-- REQUIREMENT --
Going through the data below, copy out each line where the word "format" shows up.

____

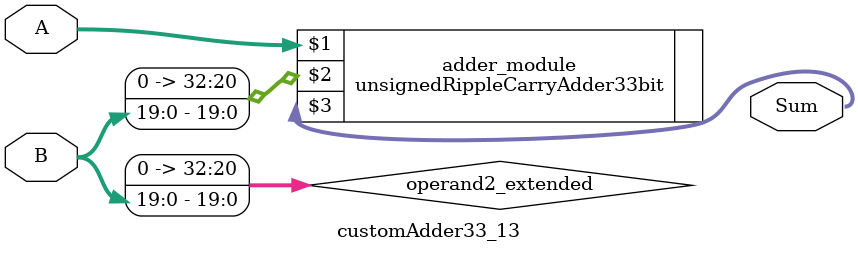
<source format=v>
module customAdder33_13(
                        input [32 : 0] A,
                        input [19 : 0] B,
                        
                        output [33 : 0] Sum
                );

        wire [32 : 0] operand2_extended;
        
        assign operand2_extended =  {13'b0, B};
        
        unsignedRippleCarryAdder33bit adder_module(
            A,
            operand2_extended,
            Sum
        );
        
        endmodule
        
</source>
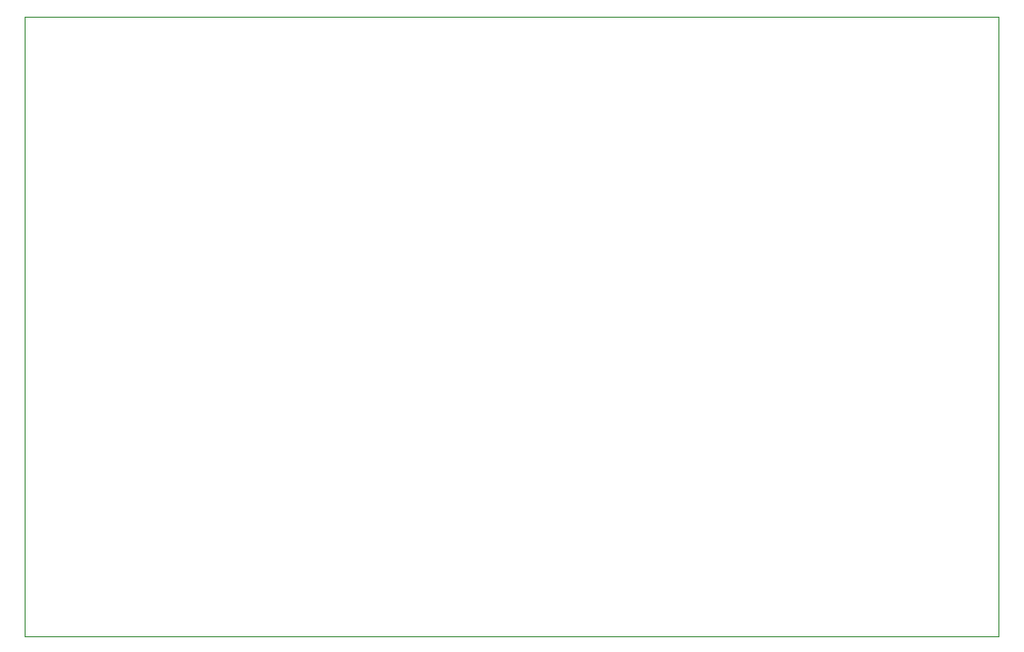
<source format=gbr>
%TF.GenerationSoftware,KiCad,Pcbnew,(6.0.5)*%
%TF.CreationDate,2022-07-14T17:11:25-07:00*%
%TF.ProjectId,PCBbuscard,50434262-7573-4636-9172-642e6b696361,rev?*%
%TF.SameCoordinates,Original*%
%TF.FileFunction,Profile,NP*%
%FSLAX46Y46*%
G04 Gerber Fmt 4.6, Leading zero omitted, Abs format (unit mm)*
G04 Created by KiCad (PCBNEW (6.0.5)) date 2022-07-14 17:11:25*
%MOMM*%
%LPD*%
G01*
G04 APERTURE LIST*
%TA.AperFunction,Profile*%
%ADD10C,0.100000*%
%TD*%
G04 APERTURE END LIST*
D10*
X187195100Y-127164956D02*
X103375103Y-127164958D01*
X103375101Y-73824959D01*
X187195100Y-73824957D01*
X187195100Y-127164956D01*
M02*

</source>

____

-- TASK OUTPUT --
<source format=v>
<source format=gbr>
G04 Gerber Fmt 4.6, Leading zero omitted, Abs format (unit mm)*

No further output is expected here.